Coordination polymers (CPs) are now very popular compounds because of their highly diverse and unusual structures and interesting applications in various areas, which range from separation and sorption of gases [1,2,3] to luminescent [4,5] and catalytic materials [6,7,8], as well as molecular magnets [9,10] and sensors [11,12]. CPs are typically built from metal nodes and organic ligands such as polycarboxylic acids that act as spacers and/or linkers. Assembly and functional properties of CPs are usually affected by a diversity of parameters such as conditions of the synthesis, coordination preferences of metal nodes, as well as types of organic linkers or spacers [13,14,15,16,17,18,19].
The use of polycarboxylic acid ligands that combine different functional groups represents an interesting research direction for designing new types of coordination polymers or metal-organic frameworks (MOFs) [20,21,22]. Following our continuous interest in exploring new or poorly studied multicarboxylic acids for the design of CPs [23,24,25,26,27,28,29,30], in this work we selected a trifunctional nicotinic acid derivative, 5-(4’-carboxyphenoxy)nicotinic acid (H2cpna) as a main building block. Selection of H2cpna can be justified by the following points. (1) This carboxylic acid can potentially act as a trifunctional ligand containing one phenyl and one pyridine ring which are connected by a gyrating O-ether functionality. (2) There are three different functional group classes (i.e., N-pyridyl, –COOH, O-ether) in H2cpna and six possible coordination sites. (3) H2cpna is still barely investigated for synthesis of CPs or MOFs. In fact, a search of the Cambridge Structural Database shows that there are only several examples of Zn, Cu, Ni, Co, Mn, Cd, and Pb coordination polymers assembled from H2cpna; some of them revealed interesting catalytic [8], sensing [11], gas sorption [21], luminescent [11,27], and magnetic [27] properties. Notable examples include a 2D Co(II) CP [Co(μ3-cpna)(phen)(H2O)]n·nH2O {phen, 1,10-phenanthroline} applied as a heterogeneous catalyst for alcohol oxidation [8], a Tb3+-doped 3D Cu(II) MOF [Cu(μ3-cpna)2]n used as a luminescent probe for sensing H2S [11], and a 2D porous framework [Cu(µ3-cpna)(Me2NH)]n·nDMF·nH2O {DMF, dimethylformamide} with remarkable CO2 sorption behavior in addition to single-crystal to single-crystal transformation features [21]. Despite these examples, iron derivatives of H2cpna remain virtually unknown.

================

--- The task ---
According to the text on coordination polymers, which three classes of functional groups are present in H2cpna? The records have no connection to the text about coordination polymers.

--- Collected data ---
================

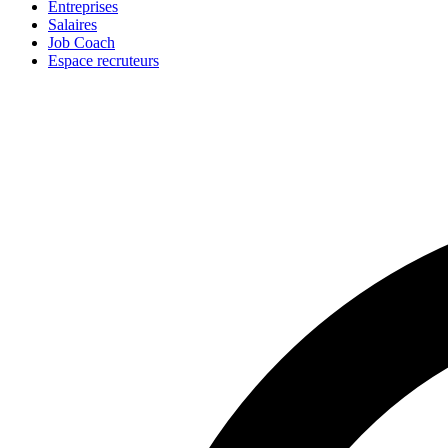
Entreprises
Salaires
Job Coach
Espace recruteurs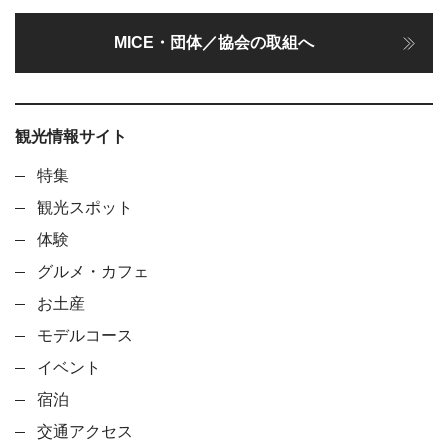
MICE・団体／協会の取組へ
観光情報サイト
特集
観光スポット
体験
グルメ・カフェ
お土産
モデルコース
イベント
宿泊
交通アクセス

================

--- Response area ---
N-pyridyl, –COOH, and O-ether.